We should first address the biggest issue, which I think is:
- programs written to C99 (or some later std, but not C23)
- those programs do not probe for and use --std
- they have problems when built as C23
pkgsrc has had a mechanism to deal with this for several years, thanks
to nia@ who implemented it after much discussion.
See FORCE_C_STD in mk/compiler.mk. If a program is written to C99 and
doesn't add -std, our *existing practices* say we should:
- Set FORCE_C_STD=c99 (or gnu99)
- If the program is in C99 but the README doesn't say that, file a bug
upstream about that.
- Find or file a bug upstream that it doesn't set -std
- Add a comment that upstream doesn't set std, with the bug report URL
- Probably, file a bug upstream that it doesn't build as C23 under gcc14.

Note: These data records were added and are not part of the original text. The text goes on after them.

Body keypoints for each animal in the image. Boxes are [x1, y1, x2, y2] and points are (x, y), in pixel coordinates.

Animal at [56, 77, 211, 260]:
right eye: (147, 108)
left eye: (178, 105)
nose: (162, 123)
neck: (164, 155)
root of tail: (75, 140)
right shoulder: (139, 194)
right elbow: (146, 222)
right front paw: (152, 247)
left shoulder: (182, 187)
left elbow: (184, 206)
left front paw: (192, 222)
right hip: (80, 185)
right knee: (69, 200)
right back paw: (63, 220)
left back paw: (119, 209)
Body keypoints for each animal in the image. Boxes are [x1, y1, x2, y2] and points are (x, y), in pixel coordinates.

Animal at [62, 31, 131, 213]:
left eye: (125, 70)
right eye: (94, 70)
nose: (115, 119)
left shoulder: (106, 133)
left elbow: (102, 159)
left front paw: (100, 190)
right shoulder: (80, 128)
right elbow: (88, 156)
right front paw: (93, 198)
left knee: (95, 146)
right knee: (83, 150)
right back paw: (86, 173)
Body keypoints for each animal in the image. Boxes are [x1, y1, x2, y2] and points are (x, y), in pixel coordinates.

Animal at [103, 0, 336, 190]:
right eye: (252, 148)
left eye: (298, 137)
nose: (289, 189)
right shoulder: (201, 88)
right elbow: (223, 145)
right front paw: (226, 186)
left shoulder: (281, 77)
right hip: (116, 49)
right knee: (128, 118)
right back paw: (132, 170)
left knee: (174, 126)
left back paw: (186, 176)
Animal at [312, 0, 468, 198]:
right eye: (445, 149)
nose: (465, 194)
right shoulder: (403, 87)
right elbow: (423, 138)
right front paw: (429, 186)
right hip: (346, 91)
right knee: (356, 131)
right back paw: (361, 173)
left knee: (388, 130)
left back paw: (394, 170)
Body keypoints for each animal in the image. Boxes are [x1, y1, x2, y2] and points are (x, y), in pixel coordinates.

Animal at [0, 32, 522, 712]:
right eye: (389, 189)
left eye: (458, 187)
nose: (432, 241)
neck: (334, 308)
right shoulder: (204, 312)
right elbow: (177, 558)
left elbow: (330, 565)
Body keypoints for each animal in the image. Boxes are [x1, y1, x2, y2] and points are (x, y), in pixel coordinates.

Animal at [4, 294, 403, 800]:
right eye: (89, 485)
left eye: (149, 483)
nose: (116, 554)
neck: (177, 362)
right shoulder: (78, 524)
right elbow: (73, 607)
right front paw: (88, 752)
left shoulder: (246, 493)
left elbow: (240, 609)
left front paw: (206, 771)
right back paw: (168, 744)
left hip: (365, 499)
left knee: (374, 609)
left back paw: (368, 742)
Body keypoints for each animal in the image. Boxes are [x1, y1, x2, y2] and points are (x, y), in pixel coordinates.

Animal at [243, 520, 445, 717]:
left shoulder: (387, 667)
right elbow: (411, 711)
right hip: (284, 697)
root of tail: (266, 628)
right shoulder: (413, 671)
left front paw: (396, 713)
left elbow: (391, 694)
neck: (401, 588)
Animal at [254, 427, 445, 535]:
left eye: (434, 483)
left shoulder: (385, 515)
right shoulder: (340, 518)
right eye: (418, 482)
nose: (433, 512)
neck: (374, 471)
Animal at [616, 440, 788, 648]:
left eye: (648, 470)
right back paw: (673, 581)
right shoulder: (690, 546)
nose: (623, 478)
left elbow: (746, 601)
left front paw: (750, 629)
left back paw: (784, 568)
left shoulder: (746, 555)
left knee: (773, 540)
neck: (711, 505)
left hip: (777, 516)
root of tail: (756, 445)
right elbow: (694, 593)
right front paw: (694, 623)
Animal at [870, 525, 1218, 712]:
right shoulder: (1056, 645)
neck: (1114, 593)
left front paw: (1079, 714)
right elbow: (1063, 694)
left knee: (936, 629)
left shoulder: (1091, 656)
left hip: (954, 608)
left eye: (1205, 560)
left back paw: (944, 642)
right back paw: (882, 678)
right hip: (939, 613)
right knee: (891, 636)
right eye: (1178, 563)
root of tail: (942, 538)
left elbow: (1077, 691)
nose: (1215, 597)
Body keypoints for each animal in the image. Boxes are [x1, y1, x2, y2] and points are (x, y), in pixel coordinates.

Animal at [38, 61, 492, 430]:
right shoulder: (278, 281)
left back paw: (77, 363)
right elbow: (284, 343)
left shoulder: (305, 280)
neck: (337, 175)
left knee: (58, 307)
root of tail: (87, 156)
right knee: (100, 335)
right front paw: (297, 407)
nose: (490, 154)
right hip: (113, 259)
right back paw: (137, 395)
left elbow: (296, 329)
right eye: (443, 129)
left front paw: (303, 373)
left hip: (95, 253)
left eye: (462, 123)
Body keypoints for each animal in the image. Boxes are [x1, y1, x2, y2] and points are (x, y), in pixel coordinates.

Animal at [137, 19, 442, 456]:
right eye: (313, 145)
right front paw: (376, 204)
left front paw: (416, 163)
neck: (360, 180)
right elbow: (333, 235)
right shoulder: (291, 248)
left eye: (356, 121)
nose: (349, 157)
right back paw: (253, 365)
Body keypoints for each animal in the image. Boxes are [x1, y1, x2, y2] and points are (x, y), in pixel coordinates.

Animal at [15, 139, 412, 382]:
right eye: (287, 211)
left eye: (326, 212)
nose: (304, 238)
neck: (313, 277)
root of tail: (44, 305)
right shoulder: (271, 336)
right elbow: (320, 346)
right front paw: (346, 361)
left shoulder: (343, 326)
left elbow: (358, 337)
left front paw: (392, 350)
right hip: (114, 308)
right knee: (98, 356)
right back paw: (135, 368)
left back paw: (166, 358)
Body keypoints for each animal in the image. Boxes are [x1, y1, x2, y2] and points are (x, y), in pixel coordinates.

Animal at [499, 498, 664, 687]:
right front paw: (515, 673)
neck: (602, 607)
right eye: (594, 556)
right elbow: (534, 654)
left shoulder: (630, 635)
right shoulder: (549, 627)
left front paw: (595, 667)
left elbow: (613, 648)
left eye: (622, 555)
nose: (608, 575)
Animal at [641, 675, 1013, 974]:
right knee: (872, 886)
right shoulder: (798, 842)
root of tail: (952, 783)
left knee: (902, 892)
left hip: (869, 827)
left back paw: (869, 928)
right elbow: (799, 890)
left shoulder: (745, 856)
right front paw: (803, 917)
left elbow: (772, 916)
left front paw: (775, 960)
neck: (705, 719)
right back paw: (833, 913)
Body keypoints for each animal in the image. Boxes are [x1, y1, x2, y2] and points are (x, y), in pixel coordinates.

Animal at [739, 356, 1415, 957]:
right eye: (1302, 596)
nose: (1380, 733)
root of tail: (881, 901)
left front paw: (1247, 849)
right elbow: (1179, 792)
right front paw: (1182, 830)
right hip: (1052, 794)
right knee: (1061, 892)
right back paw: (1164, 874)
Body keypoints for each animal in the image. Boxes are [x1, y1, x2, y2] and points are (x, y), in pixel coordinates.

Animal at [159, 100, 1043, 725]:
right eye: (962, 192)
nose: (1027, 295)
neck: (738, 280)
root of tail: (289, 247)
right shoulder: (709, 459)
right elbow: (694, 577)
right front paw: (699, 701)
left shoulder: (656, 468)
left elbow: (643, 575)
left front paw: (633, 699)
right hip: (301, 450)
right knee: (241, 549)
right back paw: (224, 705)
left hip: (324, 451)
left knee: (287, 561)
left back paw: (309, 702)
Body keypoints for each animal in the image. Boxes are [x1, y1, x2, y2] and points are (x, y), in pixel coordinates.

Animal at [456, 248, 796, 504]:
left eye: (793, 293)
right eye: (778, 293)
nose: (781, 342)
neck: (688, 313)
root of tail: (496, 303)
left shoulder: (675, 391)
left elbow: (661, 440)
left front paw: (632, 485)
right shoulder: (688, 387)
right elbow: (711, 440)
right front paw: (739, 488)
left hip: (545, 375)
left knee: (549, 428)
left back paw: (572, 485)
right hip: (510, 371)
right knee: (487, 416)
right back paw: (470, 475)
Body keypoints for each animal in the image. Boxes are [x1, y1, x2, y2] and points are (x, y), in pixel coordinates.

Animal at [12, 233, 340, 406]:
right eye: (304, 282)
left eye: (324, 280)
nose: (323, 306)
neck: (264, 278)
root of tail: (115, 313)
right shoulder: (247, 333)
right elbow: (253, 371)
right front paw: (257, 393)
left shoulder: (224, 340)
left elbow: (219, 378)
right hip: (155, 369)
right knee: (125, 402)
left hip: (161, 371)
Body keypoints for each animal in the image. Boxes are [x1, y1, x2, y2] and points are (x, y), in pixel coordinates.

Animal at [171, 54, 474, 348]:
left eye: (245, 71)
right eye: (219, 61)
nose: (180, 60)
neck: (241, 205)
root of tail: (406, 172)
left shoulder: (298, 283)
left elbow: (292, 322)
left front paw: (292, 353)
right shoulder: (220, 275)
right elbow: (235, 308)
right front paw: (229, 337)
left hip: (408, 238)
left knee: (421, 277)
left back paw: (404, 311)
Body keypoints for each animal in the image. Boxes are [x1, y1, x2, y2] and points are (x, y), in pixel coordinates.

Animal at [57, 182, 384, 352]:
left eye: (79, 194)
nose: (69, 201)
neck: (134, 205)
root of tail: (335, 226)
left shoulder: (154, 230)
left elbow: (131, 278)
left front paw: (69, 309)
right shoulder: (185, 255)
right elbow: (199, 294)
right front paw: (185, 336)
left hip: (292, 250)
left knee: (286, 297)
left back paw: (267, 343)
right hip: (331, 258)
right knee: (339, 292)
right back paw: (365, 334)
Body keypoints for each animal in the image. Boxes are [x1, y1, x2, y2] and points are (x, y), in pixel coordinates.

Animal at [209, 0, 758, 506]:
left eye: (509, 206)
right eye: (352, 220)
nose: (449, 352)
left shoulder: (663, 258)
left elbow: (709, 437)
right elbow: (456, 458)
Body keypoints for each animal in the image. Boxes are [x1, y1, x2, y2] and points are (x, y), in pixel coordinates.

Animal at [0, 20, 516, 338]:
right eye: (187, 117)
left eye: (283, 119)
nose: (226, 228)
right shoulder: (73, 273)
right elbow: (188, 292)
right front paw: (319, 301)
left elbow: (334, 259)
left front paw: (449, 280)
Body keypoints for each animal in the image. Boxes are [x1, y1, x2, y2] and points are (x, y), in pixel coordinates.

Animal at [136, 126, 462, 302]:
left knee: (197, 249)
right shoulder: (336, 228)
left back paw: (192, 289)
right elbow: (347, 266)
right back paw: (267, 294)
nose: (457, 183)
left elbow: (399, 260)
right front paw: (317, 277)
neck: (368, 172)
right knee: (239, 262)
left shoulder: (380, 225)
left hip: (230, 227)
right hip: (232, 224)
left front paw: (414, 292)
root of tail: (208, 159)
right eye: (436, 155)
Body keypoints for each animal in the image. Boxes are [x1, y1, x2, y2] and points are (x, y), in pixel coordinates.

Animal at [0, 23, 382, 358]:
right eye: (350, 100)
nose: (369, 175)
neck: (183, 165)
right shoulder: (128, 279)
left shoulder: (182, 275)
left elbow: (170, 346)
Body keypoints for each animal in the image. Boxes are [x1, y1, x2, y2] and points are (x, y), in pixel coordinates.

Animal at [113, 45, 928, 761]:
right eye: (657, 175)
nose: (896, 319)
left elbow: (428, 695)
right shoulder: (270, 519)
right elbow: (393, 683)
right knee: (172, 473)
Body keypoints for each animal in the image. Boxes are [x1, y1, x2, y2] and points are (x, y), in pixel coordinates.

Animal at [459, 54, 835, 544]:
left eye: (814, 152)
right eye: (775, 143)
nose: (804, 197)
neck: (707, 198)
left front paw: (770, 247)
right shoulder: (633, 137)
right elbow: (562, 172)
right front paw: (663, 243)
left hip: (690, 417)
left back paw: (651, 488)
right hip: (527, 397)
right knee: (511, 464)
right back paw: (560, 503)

> As a side note, recently I decided to pass `-Wno-deprecated-declaration'
> to a couple of packages I maintain. I'm referring to software written
> for OpenBSD/LibreSSL, and using OpenSSL 3.x + a LibreTLS shim on pkgsrc.
> OpenSSL 3 deprecated several functions which are still in use in
> LibreSSL [0], so it seems reasonable to silence deprecation warnings,
> as they arise from inherent incompatibilities between the two APIs.
> I wonder if silencing is to be considered acceptable in such edge cases.
My take is that if you the maintainer have analyzed and understood, it's
fine. But there should be a comment in the pkgsrc makefile where the
-Wno is added that explains the situation well.